*** Block opens ***

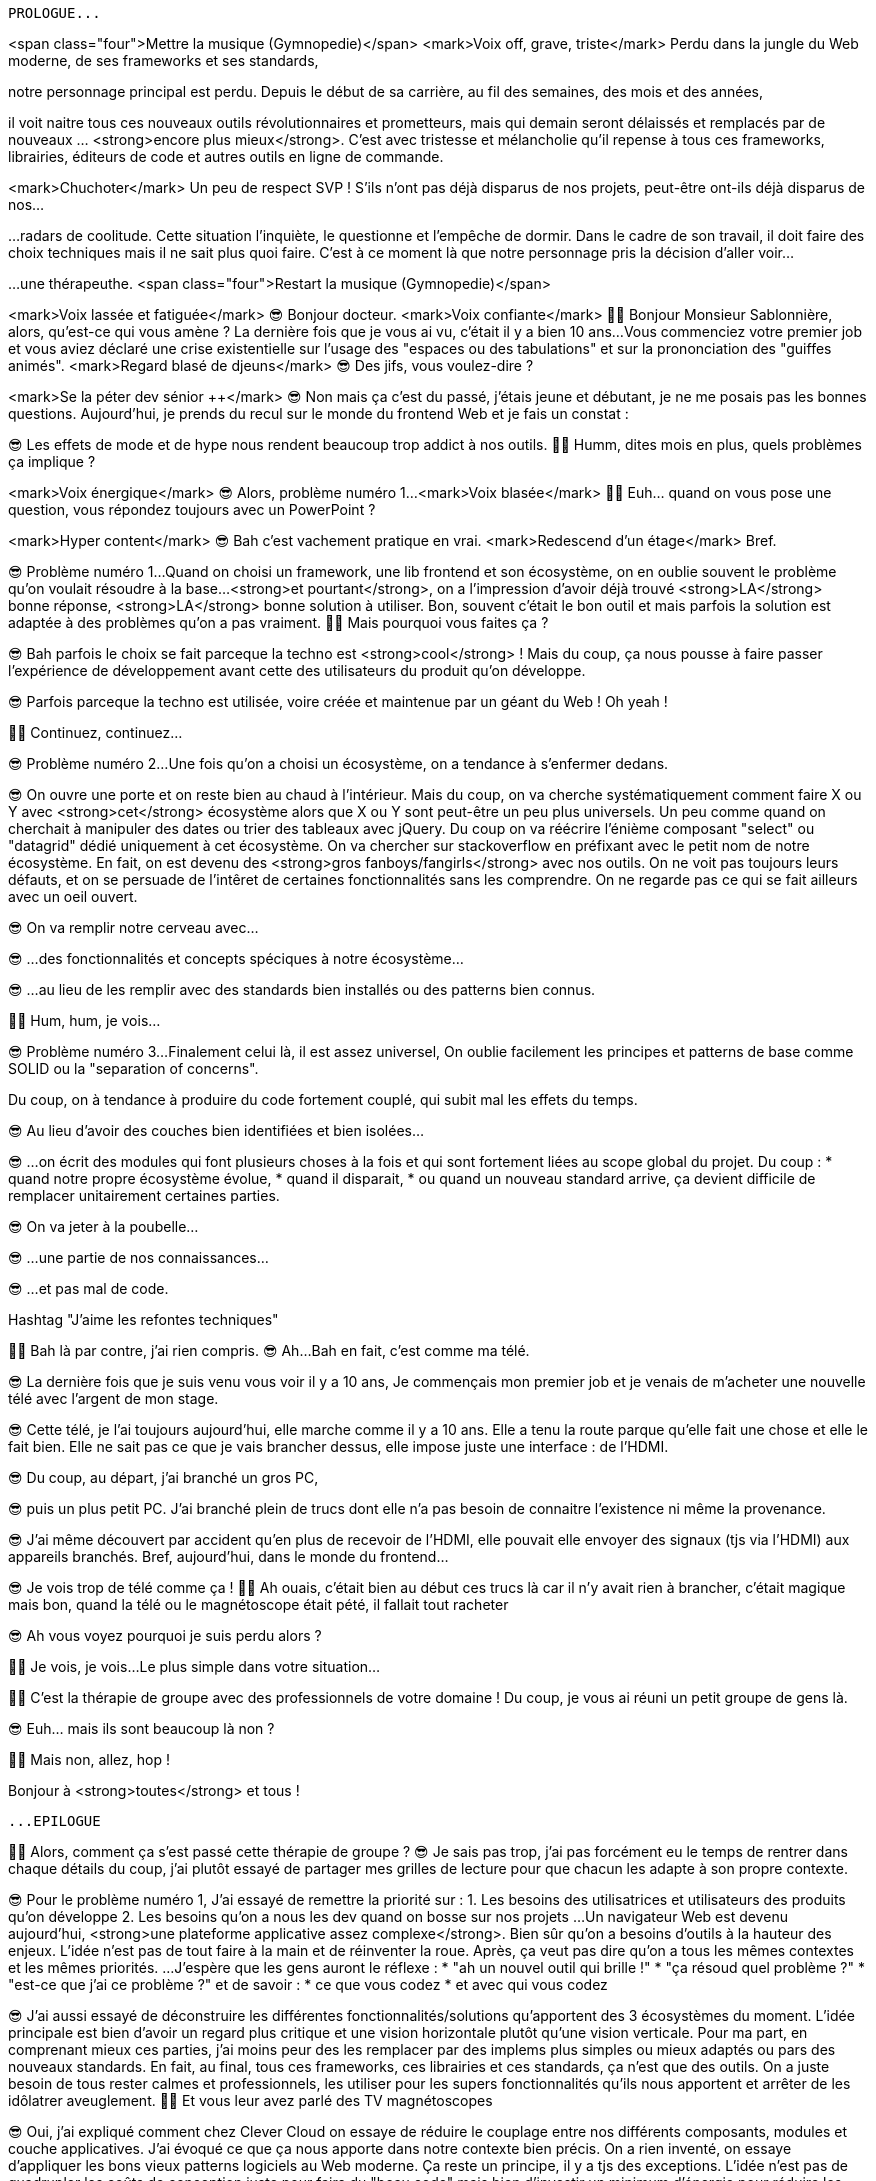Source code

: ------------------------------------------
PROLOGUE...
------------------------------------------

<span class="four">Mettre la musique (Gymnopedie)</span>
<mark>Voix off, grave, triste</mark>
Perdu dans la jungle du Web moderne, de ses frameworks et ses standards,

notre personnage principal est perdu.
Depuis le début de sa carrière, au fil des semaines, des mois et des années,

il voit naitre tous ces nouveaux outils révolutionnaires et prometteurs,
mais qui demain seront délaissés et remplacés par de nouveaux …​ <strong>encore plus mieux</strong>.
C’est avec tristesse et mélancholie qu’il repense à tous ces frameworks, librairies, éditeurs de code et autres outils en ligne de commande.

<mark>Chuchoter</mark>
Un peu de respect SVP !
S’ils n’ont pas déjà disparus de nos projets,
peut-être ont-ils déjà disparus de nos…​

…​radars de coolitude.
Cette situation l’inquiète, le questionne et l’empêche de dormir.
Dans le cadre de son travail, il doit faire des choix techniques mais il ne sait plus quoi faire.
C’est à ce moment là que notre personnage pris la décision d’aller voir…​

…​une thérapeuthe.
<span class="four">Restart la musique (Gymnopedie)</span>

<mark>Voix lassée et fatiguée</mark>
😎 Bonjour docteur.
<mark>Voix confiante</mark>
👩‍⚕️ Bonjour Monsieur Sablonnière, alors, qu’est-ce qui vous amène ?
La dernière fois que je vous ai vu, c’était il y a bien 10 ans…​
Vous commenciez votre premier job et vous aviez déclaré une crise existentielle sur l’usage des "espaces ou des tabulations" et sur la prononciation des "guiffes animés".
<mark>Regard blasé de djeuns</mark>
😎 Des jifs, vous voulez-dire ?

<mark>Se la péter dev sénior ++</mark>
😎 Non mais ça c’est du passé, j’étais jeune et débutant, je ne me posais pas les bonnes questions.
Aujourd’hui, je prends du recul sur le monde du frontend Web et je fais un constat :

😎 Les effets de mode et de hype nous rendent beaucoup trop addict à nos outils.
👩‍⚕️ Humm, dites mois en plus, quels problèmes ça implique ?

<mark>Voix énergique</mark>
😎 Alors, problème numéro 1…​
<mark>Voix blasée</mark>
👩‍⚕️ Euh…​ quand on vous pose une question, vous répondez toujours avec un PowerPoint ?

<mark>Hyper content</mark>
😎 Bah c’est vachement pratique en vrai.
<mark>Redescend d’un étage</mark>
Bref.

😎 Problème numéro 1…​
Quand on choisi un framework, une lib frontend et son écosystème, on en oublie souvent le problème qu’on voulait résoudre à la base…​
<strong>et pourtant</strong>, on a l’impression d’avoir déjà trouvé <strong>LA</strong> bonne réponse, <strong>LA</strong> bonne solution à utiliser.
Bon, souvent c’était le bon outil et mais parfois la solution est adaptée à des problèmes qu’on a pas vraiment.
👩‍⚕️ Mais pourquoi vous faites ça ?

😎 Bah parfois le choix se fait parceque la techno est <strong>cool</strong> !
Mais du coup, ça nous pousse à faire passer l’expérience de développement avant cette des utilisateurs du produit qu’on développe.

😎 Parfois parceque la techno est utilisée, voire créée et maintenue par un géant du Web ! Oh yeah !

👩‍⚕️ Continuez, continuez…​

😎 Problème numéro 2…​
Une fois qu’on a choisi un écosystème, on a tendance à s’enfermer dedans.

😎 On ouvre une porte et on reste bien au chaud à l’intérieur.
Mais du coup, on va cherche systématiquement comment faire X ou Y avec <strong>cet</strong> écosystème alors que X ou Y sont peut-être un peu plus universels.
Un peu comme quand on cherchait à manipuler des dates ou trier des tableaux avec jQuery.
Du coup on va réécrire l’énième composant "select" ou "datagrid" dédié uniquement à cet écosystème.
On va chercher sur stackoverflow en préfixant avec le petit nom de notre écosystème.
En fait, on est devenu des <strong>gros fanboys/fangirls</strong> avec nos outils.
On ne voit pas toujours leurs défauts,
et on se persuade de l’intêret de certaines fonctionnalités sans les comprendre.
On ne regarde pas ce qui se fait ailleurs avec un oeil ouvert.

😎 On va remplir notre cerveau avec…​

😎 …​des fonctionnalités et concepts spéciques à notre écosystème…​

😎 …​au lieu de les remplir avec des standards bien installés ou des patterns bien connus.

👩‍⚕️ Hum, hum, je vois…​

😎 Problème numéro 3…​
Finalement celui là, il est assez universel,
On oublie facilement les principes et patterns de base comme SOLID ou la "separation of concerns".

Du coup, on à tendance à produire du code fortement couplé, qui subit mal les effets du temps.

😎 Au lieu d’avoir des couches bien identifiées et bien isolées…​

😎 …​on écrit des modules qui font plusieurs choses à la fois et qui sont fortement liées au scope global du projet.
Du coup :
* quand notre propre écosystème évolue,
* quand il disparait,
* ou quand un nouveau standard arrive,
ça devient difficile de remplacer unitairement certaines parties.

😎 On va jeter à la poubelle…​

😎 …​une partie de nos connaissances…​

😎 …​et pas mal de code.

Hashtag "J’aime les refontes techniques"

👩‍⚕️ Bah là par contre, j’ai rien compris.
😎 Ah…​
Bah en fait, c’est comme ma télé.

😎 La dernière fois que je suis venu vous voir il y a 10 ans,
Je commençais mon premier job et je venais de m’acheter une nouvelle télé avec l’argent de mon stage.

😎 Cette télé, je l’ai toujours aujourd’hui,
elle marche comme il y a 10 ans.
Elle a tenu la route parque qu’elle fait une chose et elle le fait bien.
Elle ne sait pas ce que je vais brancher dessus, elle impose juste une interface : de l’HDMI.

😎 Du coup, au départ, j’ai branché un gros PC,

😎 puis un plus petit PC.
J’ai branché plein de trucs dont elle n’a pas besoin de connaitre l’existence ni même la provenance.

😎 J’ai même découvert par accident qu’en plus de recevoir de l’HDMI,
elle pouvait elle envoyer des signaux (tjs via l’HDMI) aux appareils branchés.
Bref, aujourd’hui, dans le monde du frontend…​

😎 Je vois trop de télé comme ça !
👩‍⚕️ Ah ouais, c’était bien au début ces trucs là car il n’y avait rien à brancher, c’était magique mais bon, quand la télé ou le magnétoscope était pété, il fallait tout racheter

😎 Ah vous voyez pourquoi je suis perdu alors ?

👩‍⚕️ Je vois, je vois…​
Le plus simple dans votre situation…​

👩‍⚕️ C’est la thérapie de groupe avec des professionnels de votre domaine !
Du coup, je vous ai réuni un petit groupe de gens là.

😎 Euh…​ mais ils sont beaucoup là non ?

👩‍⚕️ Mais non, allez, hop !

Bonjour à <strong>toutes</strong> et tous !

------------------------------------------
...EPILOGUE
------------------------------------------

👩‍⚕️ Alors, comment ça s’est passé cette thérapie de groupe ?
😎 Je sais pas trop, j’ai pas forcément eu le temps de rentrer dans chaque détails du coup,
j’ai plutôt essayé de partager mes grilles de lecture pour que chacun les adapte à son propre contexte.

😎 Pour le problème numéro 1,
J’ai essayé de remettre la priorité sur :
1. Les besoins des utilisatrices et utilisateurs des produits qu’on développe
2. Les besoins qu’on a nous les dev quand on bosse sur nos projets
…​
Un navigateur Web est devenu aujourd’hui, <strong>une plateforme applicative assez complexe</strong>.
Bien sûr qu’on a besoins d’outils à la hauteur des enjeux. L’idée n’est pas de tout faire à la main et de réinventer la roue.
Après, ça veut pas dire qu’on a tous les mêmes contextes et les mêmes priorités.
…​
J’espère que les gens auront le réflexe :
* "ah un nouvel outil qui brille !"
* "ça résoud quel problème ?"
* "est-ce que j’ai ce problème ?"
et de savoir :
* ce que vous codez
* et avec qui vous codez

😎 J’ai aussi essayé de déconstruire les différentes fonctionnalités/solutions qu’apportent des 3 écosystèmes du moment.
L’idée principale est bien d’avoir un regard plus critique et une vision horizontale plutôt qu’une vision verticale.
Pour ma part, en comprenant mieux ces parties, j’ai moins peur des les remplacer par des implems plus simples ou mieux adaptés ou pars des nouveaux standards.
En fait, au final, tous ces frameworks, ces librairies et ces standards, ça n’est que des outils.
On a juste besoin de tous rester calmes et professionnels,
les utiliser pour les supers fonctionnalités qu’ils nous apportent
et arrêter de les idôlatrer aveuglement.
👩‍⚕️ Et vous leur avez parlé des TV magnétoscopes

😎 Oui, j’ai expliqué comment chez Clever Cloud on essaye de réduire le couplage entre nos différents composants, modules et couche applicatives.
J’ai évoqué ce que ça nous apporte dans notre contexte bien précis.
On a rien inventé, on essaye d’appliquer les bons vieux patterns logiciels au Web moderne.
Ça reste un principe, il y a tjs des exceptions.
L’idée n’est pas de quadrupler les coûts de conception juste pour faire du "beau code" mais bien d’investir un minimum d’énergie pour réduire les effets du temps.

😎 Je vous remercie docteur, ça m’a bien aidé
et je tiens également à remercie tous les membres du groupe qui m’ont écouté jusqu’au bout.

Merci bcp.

*** Block closes ***

TASK OBJECTIVE: Working from the entries above, filter out every line that lacks "était" and copy what remains.

RESPONSE:
La dernière fois que je vous ai vu, c’était il y a bien 10 ans…​
Bon, souvent c’était le bon outil et mais parfois la solution est adaptée à des problèmes qu’on a pas vraiment.
👩‍⚕️ Ah ouais, c’était bien au début ces trucs là car il n’y avait rien à brancher, c’était magique mais bon, quand la télé ou le magnétoscope était pété, il fallait tout racheter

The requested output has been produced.